Segundo a Secretaria de Esporte e Lazer, entre as melhorias já realizadas no Parque da Cidade estão: a recuperação dos brinquedos e a iluminação do corredor do Parque Ana Lídia; a remoção de brinquedos quebrados; a construção de rampas de acessibilidade nos estacionamentos; a reforma do castelinho; a implementação da Operação Vagalume; a recuperação da Ponte dos Cadeados; e o reforço na segurança com a operação "Sorria você está sendo filmado", em parceria com a PMDF. As revitalizações previstas incluem a operação de limpeza no lago do parque e a construção de um playground inclusivo.
Quem está atento a tudo que acontece no espaço é o grupo Amigos do Parque da Cidade, criado em 1988, que preza pela manutenção e preservação do local. Para Carlos Valls, 65, fundador e coordenador geral da associação, "o parque é um monumento mágico, um patrimônio de todos nós". Entre as reivindicações da entidade, está a defesa pela instalação de luz solar, acessível economicamente, em algumas áreas de cobertura vegetal típica do cerrado e naquelas mais isoladas.
O Parque desempenha também um papel ambiental, que, conforme apontou Kronenberger, vai além da arborização.

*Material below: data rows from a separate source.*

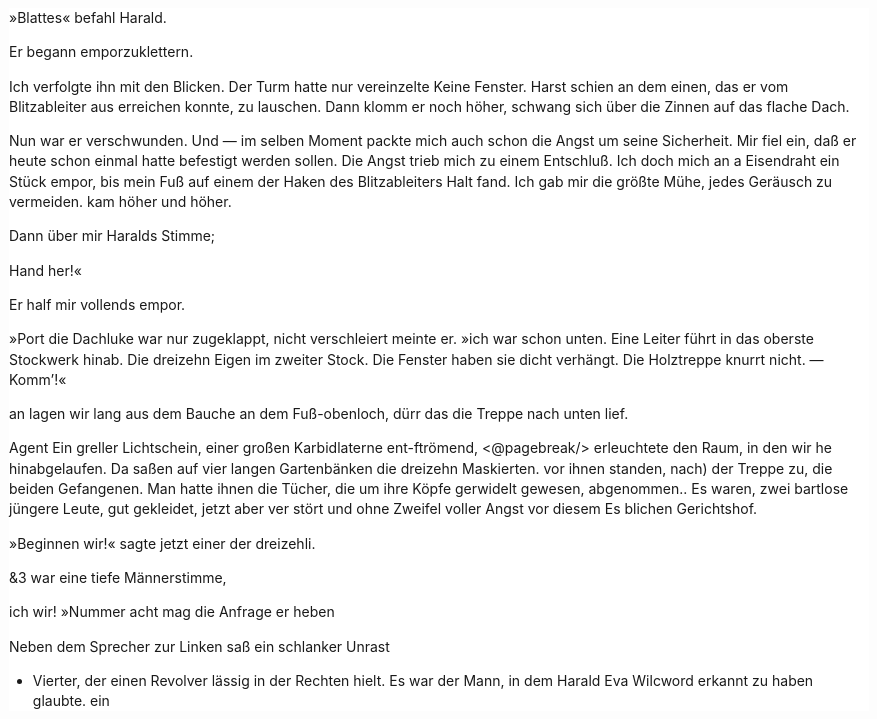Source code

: »Blattes« befahl Harald.

Er begann emporzuklettern.

Ich verfolgte ihn mit den Blicken. Der Turm hatte
nur vereinzelte Keine Fenster. Harst schien an dem einen,
das er vom Blitzableiter aus erreichen konnte, zu lauschen.
Dann klomm er noch höher, schwang sich über die Zinnen
auf das flache Dach.

Nun war er verschwunden. Und — im selben Moment
packte mich auch schon die Angst um seine Sicherheit.
Mir fiel ein, daß er heute schon einmal hatte befestigt werden
sollen. Die Angst trieb mich zu einem Entschluß. Ich
doch mich an a Eisendraht ein Stück empor, bis mein Fuß
auf einem der Haken des Blitzableiters Halt fand. Ich
gab mir die größte Mühe, jedes Geräusch zu vermeiden.
kam höher und höher.

Dann über mir Haralds Stimme;

Hand her!«

Er half mir vollends empor.

»Port die Dachluke war nur zugeklappt, nicht verschleiert
meinte er. »ich war schon unten. Eine Leiter führt
in das oberste Stockwerk hinab. Die dreizehn Eigen im
zweiter Stock. Die Fenster haben sie dicht verhängt. Die
Holztreppe knurrt nicht. — Komm’!«

an lagen wir lang aus dem Bauche an dem Fuß-obenloch,
dürr das die Treppe nach unten lief.

Agent Ein greller Lichtschein, einer großen Karbidlaterne ent-ftrömend,
<@pagebreak/>
erleuchtete den Raum, in den wir he hinabgelaufen.
Da saßen auf vier langen Gartenbänken die dreizehn
Maskierten. vor ihnen standen, nach) der Treppe zu, die
beiden Gefangenen. Man hatte ihnen die Tücher, die um
ihre Köpfe gerwidelt gewesen, abgenommen.. Es waren,
zwei bartlose jüngere Leute, gut gekleidet, jetzt aber ver
stört und ohne Zweifel voller Angst vor diesem Es
blichen Gerichtshof.

»Beginnen wir!« sagte jetzt einer der dreizehli.

&3 war eine tiefe Männerstimme,

ich wir! »Nummer acht mag die Anfrage er
heben

Neben dem Sprecher zur Linken saß ein schlanker Unrast
- Vierter, der einen Revolver lässig in der Rechten hielt. Es
war der Mann, in dem Harald Eva Wilcword erkannt zu
haben glaubte. ein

Inclui a drenagem urbana, o sombreamento, a criação de microclimas urbanos e a composição da paisagem, entre outros. "Somado a isso, o Parque da Cidade e a sua história fazem parte da preservação da história de Brasília — quem não tem uma foto de criança no foguetinho do Parque Ana Lídia? Quem não cantou com a Legião Urbana o tema de amor de Eduardo e Mônica?", finaliza a urbanista.